→ Work order: The number of lines holding "шумоизолятор" in the listing below is all you should give.

→ Material provided:
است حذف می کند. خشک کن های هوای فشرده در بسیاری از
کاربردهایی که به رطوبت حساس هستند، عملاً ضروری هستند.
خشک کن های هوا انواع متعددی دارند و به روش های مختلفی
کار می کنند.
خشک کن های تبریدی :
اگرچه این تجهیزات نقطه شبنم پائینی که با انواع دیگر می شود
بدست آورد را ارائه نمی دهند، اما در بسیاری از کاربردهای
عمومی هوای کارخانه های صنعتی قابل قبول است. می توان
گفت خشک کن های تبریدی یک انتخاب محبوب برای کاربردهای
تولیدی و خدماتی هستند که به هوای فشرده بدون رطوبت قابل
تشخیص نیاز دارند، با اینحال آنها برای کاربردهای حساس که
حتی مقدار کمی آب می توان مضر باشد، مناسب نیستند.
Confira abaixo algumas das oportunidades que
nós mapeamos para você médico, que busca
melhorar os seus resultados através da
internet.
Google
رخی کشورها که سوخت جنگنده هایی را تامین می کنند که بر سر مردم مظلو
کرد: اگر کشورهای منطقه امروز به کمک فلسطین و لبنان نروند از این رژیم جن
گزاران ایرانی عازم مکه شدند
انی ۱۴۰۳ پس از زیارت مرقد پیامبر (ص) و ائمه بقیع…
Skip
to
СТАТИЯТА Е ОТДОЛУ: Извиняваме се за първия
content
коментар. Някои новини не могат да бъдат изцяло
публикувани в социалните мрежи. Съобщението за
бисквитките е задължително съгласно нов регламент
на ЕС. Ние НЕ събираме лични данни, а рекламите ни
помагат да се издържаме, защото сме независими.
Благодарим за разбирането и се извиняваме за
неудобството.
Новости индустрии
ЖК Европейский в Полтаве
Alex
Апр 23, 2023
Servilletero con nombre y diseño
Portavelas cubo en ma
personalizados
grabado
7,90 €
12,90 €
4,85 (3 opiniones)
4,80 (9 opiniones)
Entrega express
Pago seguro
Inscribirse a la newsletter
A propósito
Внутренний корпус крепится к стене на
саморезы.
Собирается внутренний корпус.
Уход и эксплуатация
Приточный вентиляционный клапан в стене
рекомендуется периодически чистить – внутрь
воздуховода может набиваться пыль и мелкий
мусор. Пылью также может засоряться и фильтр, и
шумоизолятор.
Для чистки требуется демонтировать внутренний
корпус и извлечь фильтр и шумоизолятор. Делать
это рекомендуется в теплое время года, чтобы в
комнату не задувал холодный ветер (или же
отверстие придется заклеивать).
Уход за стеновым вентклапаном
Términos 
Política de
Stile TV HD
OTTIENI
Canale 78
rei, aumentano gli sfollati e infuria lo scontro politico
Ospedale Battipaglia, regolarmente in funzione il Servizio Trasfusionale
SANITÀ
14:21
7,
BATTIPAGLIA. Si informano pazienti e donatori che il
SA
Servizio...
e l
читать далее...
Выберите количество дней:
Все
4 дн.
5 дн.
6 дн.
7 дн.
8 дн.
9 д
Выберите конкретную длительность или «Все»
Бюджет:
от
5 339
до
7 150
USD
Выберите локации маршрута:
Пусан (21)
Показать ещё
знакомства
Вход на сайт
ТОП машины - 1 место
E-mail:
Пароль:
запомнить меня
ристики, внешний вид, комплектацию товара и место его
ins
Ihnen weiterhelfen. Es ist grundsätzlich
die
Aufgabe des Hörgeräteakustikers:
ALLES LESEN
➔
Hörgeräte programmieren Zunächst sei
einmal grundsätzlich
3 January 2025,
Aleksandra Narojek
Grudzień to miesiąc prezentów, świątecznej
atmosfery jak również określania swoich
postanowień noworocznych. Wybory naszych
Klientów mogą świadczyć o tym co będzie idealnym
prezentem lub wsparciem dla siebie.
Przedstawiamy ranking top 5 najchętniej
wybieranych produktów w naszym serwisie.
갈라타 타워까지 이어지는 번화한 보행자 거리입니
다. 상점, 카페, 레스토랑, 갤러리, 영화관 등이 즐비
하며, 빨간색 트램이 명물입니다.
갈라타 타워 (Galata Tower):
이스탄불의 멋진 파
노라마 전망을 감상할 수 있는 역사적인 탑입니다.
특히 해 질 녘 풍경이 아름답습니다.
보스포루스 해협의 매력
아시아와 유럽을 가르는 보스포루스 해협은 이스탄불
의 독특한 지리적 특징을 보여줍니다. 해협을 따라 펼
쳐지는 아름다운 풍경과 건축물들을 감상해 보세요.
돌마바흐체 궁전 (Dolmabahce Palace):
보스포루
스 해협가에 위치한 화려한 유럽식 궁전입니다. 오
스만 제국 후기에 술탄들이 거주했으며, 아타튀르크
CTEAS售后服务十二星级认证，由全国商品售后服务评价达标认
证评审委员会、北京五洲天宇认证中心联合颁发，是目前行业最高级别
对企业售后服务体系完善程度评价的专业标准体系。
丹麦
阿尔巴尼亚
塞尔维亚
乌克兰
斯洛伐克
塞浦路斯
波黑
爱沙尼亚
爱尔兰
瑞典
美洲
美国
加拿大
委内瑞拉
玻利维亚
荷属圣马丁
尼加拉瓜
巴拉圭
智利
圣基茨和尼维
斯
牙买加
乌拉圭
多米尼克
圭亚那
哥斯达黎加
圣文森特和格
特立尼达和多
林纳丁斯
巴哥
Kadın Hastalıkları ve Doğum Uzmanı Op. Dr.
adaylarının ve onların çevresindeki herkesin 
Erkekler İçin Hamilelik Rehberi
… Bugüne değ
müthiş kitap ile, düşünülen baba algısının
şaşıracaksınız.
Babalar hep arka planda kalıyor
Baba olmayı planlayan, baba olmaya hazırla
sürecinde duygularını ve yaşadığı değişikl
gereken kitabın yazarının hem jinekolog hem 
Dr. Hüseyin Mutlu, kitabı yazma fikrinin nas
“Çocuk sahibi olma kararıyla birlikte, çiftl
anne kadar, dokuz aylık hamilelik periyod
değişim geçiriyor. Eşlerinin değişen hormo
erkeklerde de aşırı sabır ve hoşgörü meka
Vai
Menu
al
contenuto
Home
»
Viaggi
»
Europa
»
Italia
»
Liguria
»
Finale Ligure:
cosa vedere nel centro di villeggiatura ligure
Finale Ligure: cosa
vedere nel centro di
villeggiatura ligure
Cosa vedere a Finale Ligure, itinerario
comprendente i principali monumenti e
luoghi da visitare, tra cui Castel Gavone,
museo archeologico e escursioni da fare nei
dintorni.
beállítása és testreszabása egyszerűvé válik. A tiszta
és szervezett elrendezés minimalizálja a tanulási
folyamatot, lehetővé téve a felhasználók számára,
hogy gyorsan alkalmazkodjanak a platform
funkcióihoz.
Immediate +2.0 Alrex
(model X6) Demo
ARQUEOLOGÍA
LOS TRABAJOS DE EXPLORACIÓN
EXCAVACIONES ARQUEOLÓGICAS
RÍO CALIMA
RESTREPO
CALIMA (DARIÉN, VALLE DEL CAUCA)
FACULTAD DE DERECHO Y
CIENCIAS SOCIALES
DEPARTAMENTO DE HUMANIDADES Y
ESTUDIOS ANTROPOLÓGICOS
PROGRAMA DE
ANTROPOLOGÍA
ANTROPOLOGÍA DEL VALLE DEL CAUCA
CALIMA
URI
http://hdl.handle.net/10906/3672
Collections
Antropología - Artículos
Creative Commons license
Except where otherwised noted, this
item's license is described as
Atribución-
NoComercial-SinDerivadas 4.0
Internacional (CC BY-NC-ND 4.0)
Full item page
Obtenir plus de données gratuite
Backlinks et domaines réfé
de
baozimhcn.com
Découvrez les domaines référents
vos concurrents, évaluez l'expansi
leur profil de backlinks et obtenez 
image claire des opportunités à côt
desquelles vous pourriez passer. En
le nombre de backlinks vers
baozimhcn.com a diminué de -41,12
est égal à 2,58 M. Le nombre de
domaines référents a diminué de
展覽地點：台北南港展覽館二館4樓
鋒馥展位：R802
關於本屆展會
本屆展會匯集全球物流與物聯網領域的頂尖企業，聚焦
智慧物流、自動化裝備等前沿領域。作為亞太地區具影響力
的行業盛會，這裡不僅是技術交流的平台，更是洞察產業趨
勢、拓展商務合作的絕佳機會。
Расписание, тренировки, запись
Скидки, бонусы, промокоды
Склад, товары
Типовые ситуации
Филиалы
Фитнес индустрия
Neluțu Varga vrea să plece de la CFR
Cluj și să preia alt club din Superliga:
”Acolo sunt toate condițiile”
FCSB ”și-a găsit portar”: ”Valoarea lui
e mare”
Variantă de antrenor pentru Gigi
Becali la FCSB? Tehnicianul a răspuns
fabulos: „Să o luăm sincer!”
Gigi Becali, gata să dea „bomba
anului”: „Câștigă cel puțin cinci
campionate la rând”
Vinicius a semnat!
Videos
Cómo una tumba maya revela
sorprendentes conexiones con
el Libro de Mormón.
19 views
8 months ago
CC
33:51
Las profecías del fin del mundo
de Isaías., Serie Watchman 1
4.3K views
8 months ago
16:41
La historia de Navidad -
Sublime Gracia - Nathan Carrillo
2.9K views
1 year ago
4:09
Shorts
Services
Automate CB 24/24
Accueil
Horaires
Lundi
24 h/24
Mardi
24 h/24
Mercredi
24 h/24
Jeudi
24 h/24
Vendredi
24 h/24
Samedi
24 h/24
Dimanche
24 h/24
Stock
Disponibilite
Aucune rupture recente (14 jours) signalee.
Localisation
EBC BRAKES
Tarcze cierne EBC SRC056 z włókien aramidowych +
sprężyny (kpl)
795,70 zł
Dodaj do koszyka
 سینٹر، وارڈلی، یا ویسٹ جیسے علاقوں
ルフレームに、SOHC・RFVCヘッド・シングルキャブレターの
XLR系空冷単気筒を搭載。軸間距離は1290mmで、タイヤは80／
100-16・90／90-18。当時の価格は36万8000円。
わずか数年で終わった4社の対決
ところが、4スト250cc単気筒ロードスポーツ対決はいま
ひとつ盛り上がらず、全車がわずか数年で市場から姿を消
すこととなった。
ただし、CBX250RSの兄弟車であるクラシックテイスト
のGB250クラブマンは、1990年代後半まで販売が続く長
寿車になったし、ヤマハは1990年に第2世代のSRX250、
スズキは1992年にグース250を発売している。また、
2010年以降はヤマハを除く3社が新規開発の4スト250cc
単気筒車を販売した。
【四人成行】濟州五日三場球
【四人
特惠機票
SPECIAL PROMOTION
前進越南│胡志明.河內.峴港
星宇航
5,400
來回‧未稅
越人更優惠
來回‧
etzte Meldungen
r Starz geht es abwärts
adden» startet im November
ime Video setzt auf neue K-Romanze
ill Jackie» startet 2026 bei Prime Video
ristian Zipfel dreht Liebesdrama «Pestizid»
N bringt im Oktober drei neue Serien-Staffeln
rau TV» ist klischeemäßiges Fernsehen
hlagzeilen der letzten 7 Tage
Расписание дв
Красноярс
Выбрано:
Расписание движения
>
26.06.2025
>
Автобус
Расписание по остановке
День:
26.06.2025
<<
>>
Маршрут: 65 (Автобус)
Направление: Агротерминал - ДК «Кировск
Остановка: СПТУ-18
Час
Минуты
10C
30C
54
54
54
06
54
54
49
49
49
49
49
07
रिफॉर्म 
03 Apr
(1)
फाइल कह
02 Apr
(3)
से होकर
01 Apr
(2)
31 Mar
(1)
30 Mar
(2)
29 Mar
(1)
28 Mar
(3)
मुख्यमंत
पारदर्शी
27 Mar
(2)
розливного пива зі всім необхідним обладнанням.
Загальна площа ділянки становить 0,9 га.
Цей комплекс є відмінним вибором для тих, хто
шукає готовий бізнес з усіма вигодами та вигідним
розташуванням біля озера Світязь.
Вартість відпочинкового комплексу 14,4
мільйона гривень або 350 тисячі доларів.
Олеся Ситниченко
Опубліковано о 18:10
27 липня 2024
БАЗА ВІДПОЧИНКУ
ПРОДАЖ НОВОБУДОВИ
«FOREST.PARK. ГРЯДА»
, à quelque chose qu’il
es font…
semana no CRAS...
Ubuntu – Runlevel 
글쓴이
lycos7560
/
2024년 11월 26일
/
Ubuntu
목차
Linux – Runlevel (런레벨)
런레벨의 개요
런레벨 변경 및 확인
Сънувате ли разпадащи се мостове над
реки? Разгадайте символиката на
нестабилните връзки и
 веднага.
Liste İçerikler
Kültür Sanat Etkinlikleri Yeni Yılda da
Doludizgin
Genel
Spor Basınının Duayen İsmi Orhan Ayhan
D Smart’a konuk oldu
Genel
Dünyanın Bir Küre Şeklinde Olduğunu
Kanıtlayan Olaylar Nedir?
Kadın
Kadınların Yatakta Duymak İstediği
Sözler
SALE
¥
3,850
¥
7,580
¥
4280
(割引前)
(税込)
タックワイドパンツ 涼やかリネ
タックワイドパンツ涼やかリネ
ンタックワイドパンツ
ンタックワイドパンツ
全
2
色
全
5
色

→ Result of the exercise: 2